### EXERCISE TEXT

Berlin is not a pretty city in the traditional sense. It is something better — it is alive. The scars of the twentieth century are everywhere: the remnants of the Wall, the Holocaust Memorial’s grid of concrete stelae, the bullet holes still visible on museum facades. But Berlin has turned its wounds into creative fuel, building one of Europe’s most dynamic art scenes in the spaces history left behind. As a Frenchman who grew up with a certain idea of what European capitals should look like — marble, symmetry, manicured gardens — Berlin was the first city that made me understand beauty could be raw, unfinished, and better for it.

Kreuzberg and Neukölln are the beating heart of the new Berlin — Turkish markets, Vietnamese street food, gallery openings in former factories, bars in basements that do not bother with signs. I spent a Saturday afternoon drifting through Kreuzberg’s Oranienstrasse, eating döner from a place recommended by a friend of a friend, and ending up in a courtyard gallery showing installations by an artist from São Paulo. Nobody asked for a ticket. Nobody seemed to own the space. It simply existed, the way so much of Berlin exists — provisionally, defiantly, as if permanence were beside the point.

######

* ASSIGNED TASK A: Reproduce the records from the line containing "What is the difference between the maximum" down to the end of the records, including both ends.

### SUPPLIED INFORMATION

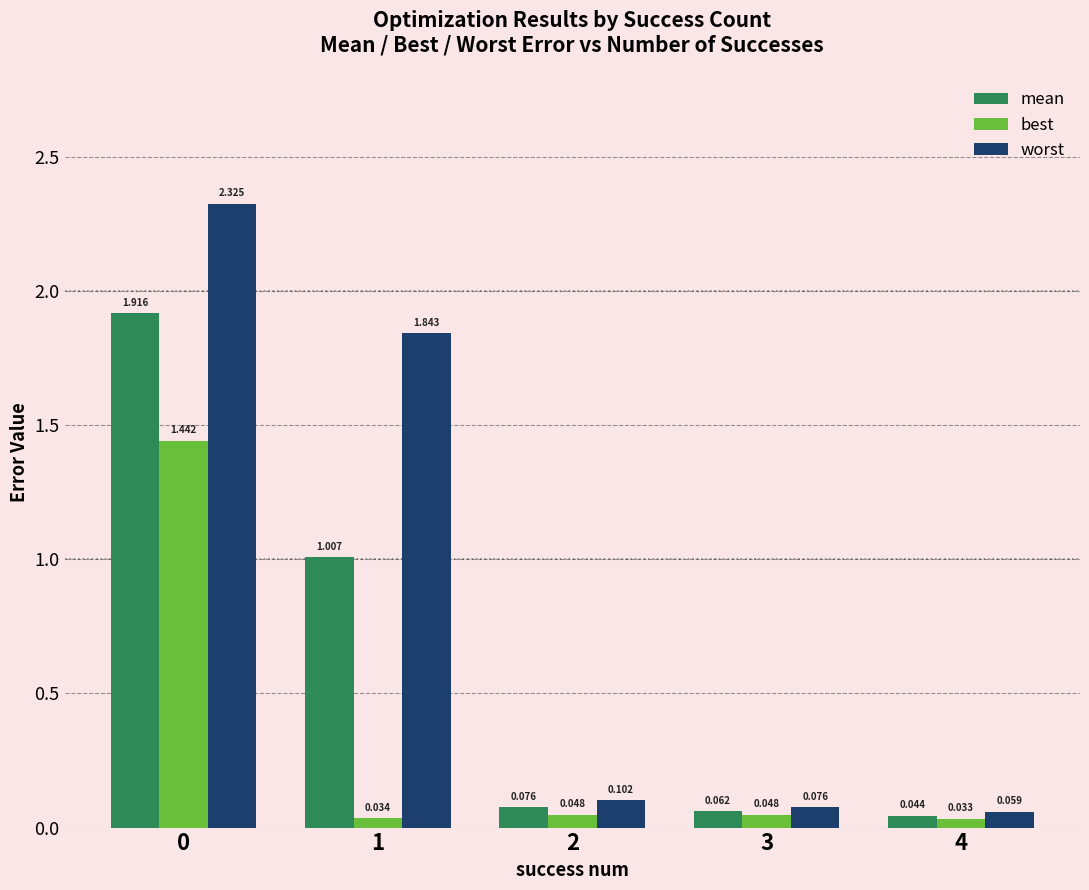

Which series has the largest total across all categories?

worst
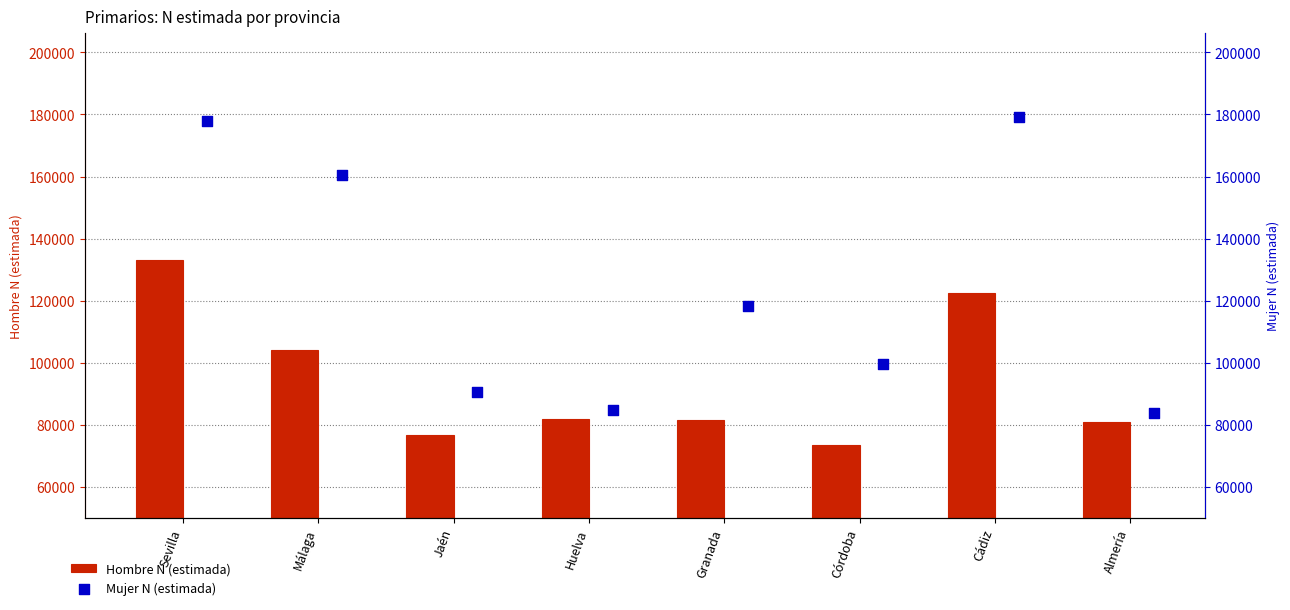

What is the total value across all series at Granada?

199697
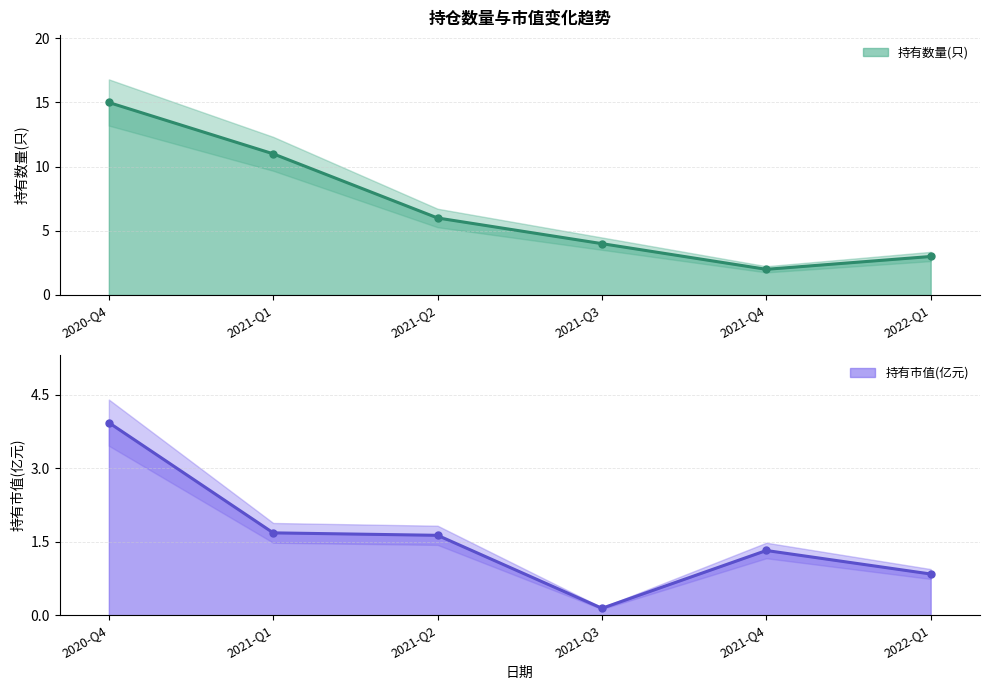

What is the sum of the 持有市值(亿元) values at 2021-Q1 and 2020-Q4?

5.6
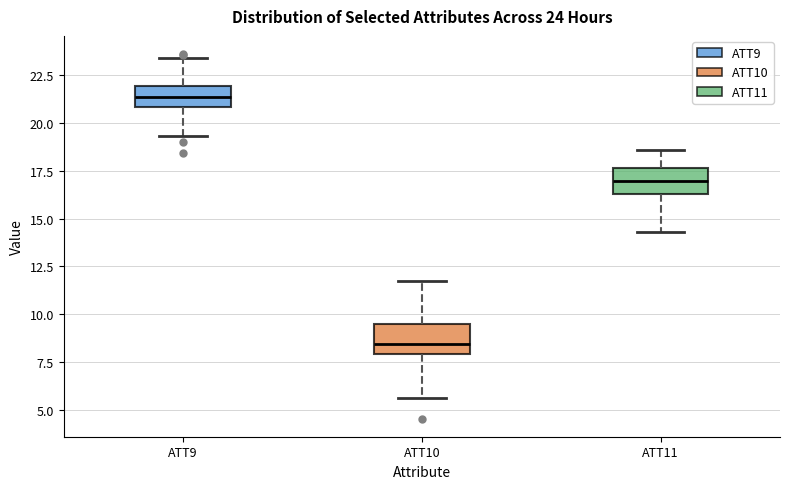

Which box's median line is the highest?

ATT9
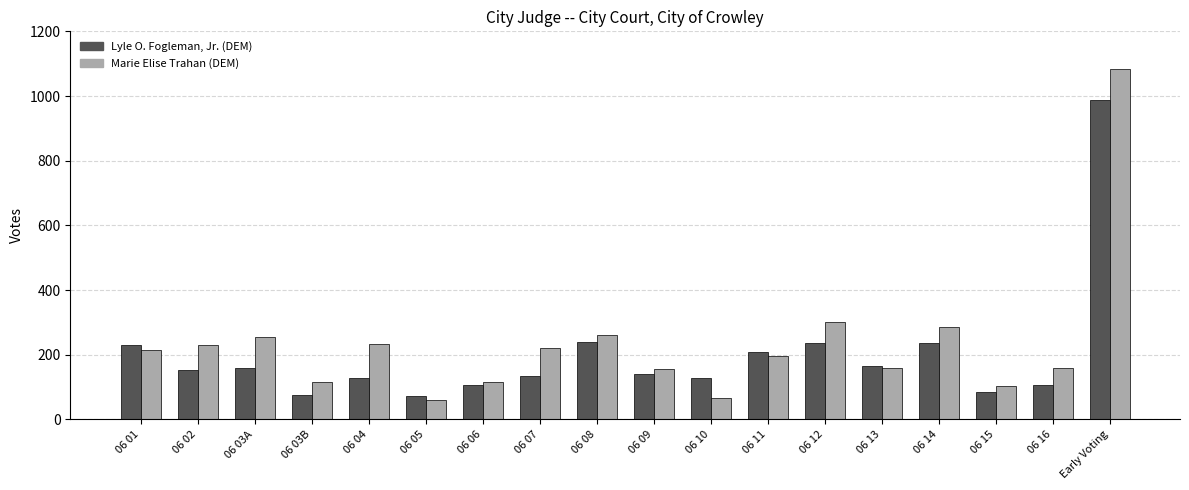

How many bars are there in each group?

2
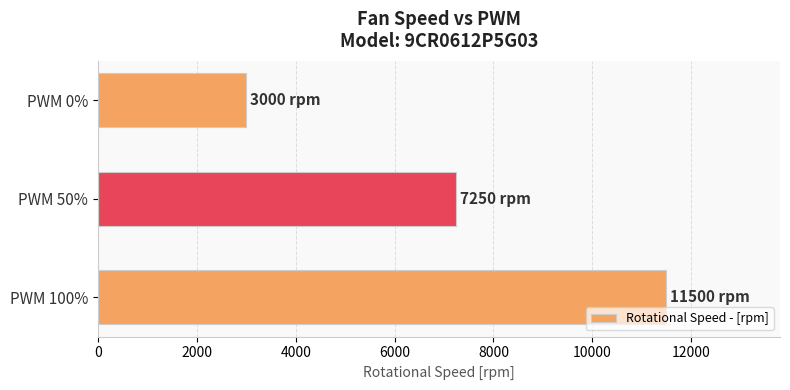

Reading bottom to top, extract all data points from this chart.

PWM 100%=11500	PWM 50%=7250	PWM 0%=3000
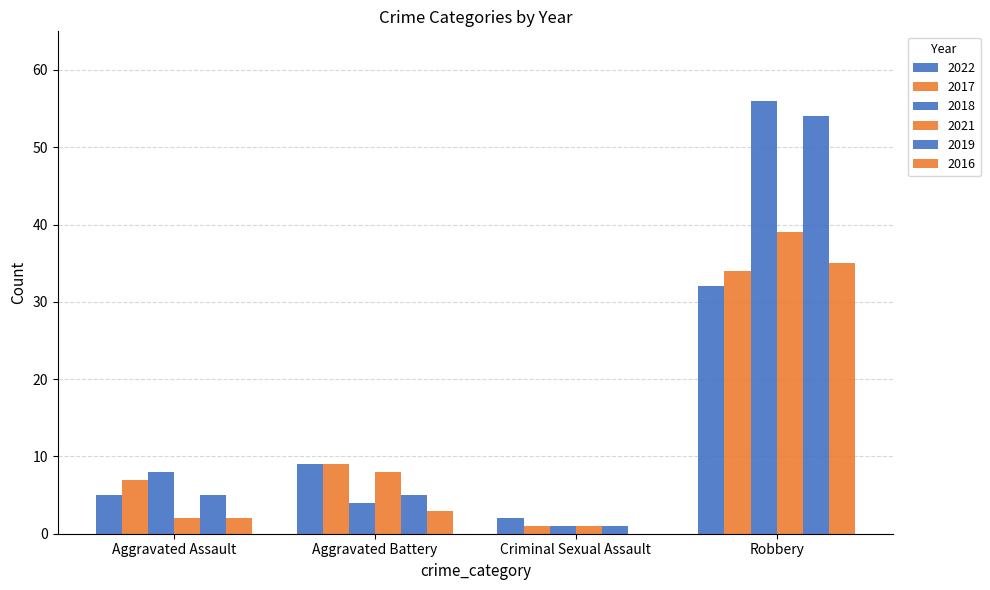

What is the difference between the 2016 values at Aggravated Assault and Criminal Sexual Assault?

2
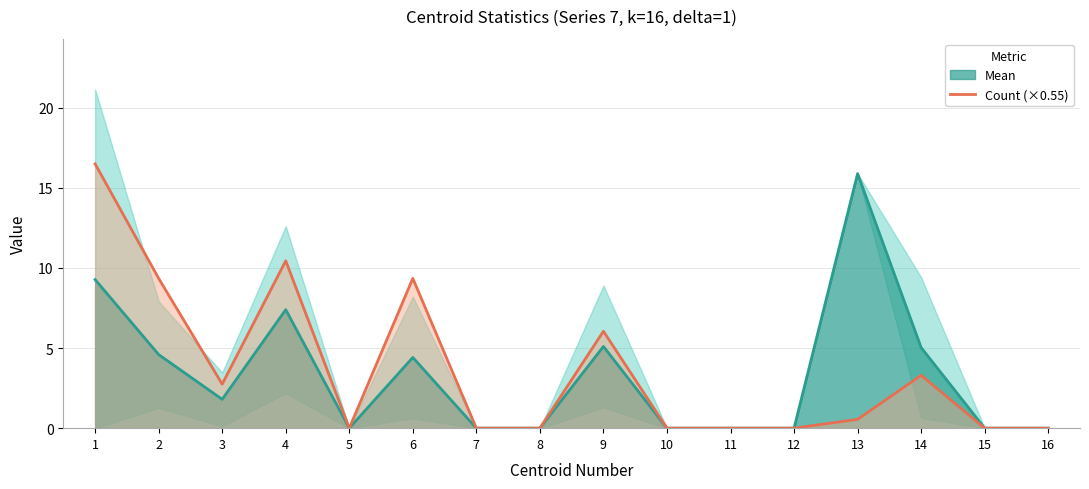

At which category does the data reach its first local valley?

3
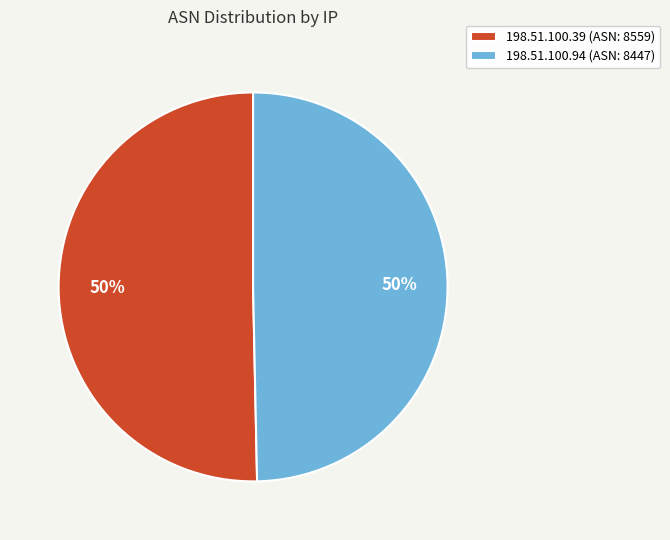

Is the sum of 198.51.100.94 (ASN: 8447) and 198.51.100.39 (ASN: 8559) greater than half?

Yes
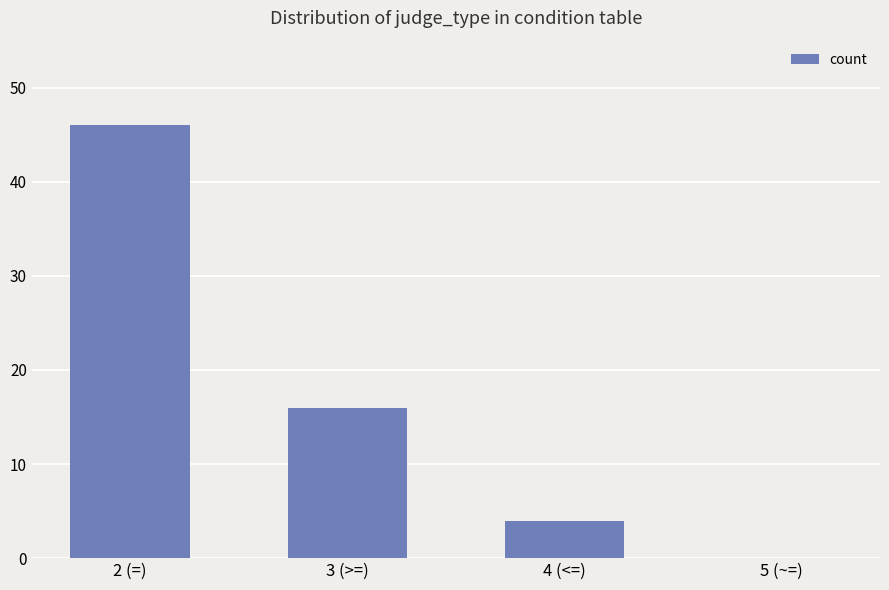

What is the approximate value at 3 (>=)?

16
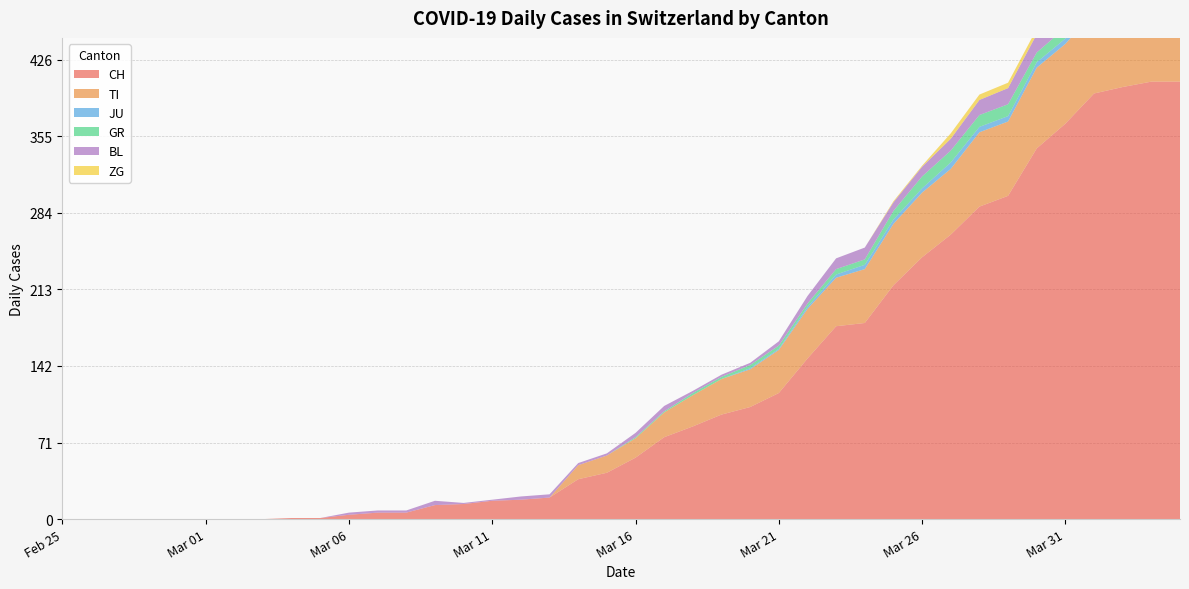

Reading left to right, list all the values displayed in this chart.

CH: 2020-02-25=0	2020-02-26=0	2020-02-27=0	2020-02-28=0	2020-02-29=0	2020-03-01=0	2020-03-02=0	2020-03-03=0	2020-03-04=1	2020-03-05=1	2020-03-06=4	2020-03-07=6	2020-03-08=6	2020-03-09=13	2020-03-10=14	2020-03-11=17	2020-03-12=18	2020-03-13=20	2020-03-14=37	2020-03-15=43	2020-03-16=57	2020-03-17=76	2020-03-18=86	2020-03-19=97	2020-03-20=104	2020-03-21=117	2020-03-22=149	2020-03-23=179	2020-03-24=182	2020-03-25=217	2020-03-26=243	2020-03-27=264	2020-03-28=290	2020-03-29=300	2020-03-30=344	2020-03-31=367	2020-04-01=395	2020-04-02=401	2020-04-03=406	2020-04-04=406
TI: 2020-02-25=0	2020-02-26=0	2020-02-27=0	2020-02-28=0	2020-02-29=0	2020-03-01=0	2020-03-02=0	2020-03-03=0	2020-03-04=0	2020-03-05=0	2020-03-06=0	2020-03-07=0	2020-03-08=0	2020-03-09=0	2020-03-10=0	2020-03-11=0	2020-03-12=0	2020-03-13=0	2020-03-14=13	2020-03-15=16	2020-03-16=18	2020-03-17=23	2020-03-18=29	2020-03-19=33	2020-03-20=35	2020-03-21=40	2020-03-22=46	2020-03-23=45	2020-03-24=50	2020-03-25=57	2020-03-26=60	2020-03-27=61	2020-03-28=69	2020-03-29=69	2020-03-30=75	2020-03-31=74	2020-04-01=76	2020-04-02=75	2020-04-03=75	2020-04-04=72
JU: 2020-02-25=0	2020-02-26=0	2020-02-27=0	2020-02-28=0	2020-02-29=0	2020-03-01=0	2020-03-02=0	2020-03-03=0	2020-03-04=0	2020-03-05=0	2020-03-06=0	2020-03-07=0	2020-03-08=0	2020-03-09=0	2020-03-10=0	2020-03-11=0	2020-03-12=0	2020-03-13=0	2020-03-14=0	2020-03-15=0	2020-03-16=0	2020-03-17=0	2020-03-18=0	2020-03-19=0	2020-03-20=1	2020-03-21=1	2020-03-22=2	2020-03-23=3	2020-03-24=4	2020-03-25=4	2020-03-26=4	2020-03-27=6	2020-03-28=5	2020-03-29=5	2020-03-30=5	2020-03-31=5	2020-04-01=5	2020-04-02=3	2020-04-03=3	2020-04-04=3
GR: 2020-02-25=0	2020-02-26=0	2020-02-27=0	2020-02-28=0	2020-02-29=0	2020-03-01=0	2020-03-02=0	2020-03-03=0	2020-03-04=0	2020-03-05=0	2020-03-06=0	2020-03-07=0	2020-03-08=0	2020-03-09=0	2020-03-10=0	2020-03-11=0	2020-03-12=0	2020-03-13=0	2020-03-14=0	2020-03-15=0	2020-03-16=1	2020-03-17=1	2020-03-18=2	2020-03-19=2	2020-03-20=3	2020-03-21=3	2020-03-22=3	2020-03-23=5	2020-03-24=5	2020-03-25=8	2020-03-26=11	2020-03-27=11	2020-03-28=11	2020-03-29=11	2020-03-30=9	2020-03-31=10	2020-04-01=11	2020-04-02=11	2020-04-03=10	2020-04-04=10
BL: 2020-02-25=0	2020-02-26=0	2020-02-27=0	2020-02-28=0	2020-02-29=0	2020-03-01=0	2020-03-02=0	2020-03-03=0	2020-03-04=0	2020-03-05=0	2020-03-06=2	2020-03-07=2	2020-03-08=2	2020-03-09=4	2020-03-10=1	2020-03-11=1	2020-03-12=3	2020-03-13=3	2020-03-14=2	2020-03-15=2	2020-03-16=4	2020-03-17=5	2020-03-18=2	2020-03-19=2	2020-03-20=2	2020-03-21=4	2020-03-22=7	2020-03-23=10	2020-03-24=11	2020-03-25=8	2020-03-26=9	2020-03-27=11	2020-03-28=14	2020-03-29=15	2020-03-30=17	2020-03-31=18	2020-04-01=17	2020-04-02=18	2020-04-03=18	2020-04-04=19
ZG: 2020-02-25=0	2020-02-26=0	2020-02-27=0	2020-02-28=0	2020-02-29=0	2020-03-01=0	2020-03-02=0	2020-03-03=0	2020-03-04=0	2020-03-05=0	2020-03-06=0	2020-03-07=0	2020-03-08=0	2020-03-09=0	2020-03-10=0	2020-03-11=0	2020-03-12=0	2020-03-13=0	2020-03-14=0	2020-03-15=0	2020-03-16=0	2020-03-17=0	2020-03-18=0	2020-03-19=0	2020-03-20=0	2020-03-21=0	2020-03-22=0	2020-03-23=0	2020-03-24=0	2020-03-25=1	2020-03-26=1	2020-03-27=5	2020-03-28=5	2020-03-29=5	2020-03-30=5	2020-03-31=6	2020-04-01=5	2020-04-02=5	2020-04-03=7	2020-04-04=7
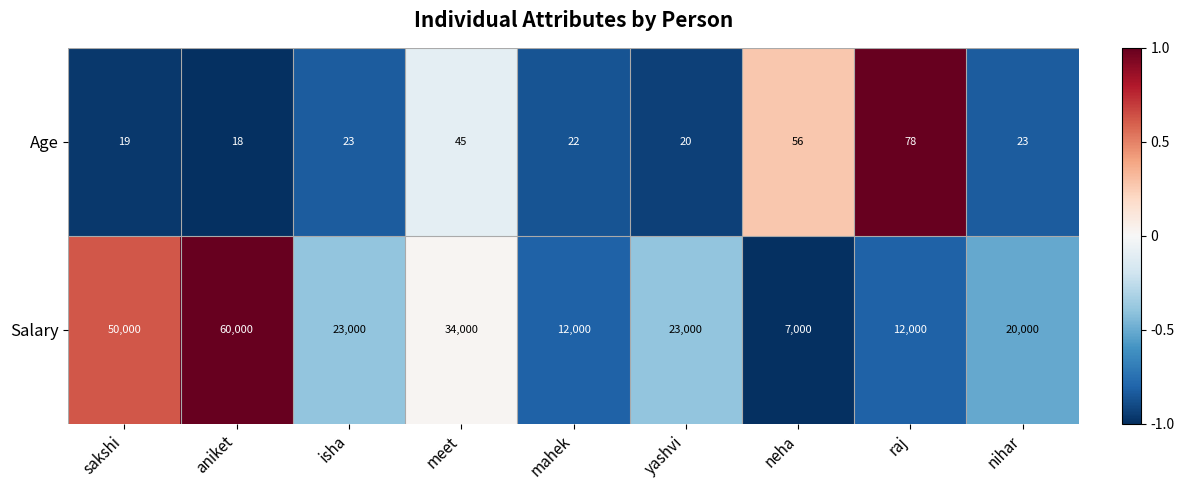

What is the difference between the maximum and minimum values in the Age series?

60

######

* ASSIGNED TASK B:
Answer these questions about the Berlin text:
(i) Which memorial does the text describe as a grid of concrete stelae?
(ii) Along which street in Kreuzberg did the writer spend a Saturday afternoon drifting?
(iii) Where was the artist from whose installations were shown in the courtyard gallery?

* ANSWER A:
What is the difference between the maximum and minimum values in the Age series?

60

* ANSWER B:
(i) The Holocaust Memorial
(ii) Oranienstrasse
(iii) São Paulo